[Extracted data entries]
------------------------------------------------------------

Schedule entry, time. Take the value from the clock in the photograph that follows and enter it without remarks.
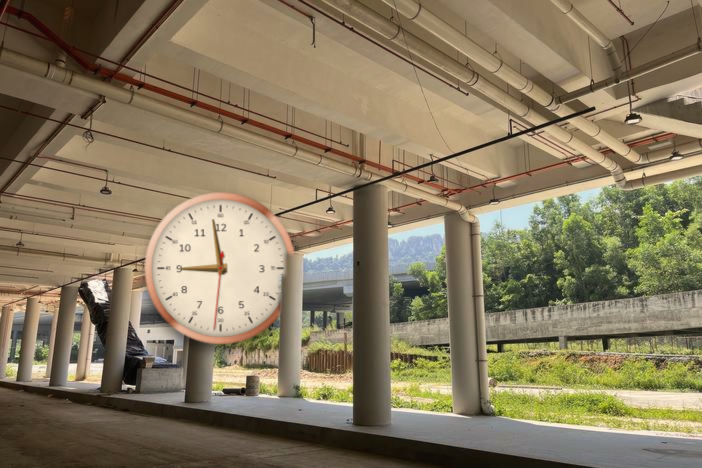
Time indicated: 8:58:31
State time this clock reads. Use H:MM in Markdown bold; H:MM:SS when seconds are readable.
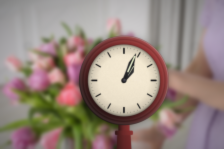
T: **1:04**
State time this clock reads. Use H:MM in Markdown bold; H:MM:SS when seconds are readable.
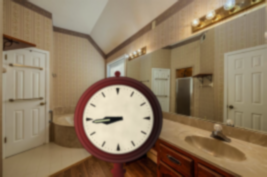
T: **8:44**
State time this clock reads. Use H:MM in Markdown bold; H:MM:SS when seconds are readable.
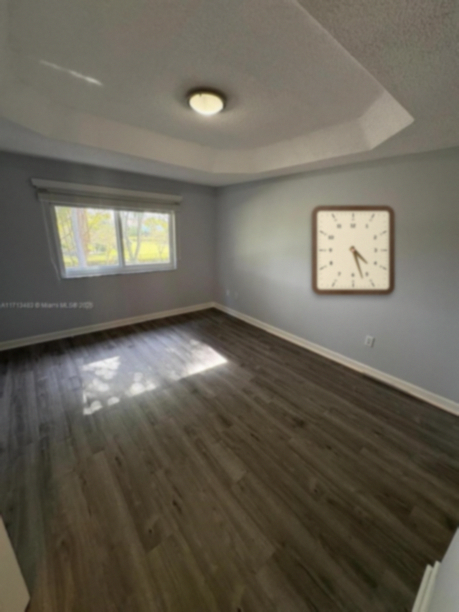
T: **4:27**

------------------------------------------------------------

> _Instructions to follow_
Rewrite the listing above with every "clock" changed to "timepiece" and all other wording untouched. Leave the pictures out.

> _Solution for this exercise_
Schedule entry, time. Take the value from the timepiece in the photograph that follows and enter it without remarks.
Time indicated: 8:58:31
State time this timepiece reads. Use H:MM in Markdown bold; H:MM:SS when seconds are readable.
T: **1:04**
State time this timepiece reads. Use H:MM in Markdown bold; H:MM:SS when seconds are readable.
T: **8:44**
State time this timepiece reads. Use H:MM in Markdown bold; H:MM:SS when seconds are readable.
T: **4:27**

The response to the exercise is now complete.